Regardons maintenant la situation en Russie (et dans le monde russe en général). Les Russes (je parle ici sur le plan ethnique, culturel et linguistique), qu’ils habitent en Russie ou dans les pays limitrophes, restent un peuple dont les traditions, les valeurs et la religion sont restés très vivaces. Cet ancrage leur donne une plus grande stabilité psychologique, qui se rajoute à leur force de caractère forgée par des siècles de vie difficile. Le tout leur donne une bien plus grande stabilité et donc une bien plus grande résilience psychologique, car ils ont toujours accès à cette « boîte à outils » psychologique et ils ont de profondes et solides racines, qui les ancrent dans leur histoire aussi bien personnelle que collective.

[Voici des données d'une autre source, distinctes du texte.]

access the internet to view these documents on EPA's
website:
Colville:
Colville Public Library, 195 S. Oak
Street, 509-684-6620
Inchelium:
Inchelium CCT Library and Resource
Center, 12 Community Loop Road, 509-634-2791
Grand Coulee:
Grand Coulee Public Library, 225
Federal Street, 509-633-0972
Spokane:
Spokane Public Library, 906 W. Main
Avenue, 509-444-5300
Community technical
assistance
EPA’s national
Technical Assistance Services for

Pour citer de nouveau Jung :

« Les mythes de caractère religieux peuvent être interprétés comme une sorte de thérapeutique mentale dirigée contre les souffrances et les sujets d’inquiétude qui affligent l’humanité : la faim, la guerre, les maladies, la mort. »

On peut voir cette résilience ici dans le Donbass. Où des gens continuent de vivre sous les bombardements, et refusent de partir. Certains nous disent clairement que leur seule protection réside en Dieu qu’ils prient tous les jours et qui leur a permis de rester en vie jusqu’ici alors que parfois la maison d’à côté a été pulvérisée par un obus. Ils arrivent à sourire et même à rire de la situation terrible et parfois ubuesque dans laquelle ils se trouvent. Ils arrivent à faire preuve d’une solidarité incroyable alors qu’ils ont peu, et que ceux qui sont sur le front manquent de tout. Sans cette résilience psychologique extraordinaire, le peuple du Donbass se serait effondré depuis longtemps, et sa résistance à la junte de Kiev avec. Si le peuple du Donbass tient bon et a infligé des défaites cuisantes à l’armée de Kiev, pourtant bien plus nombreuse et mieux armée, c’est bien parce qu’il a pour lui cette stabilité et cette résilience psychologique qui font cruellement défaut à l’armée ukrainienne.

Tout bon chef de guerre sait que le moral et la motivation de ses troupes sont des facteurs cruciaux qui décident bien souvent de la victoire ou de la défaite d’une armée. Et dans l’affrontement qui se dessine entre l’Occident et la Russie, l’Occident part avec un handicap sévère qui hypothèque grandement ses rêves de victoire contre un pays resté invaincu depuis des siècles face à ceux qui voulaient l’envahir.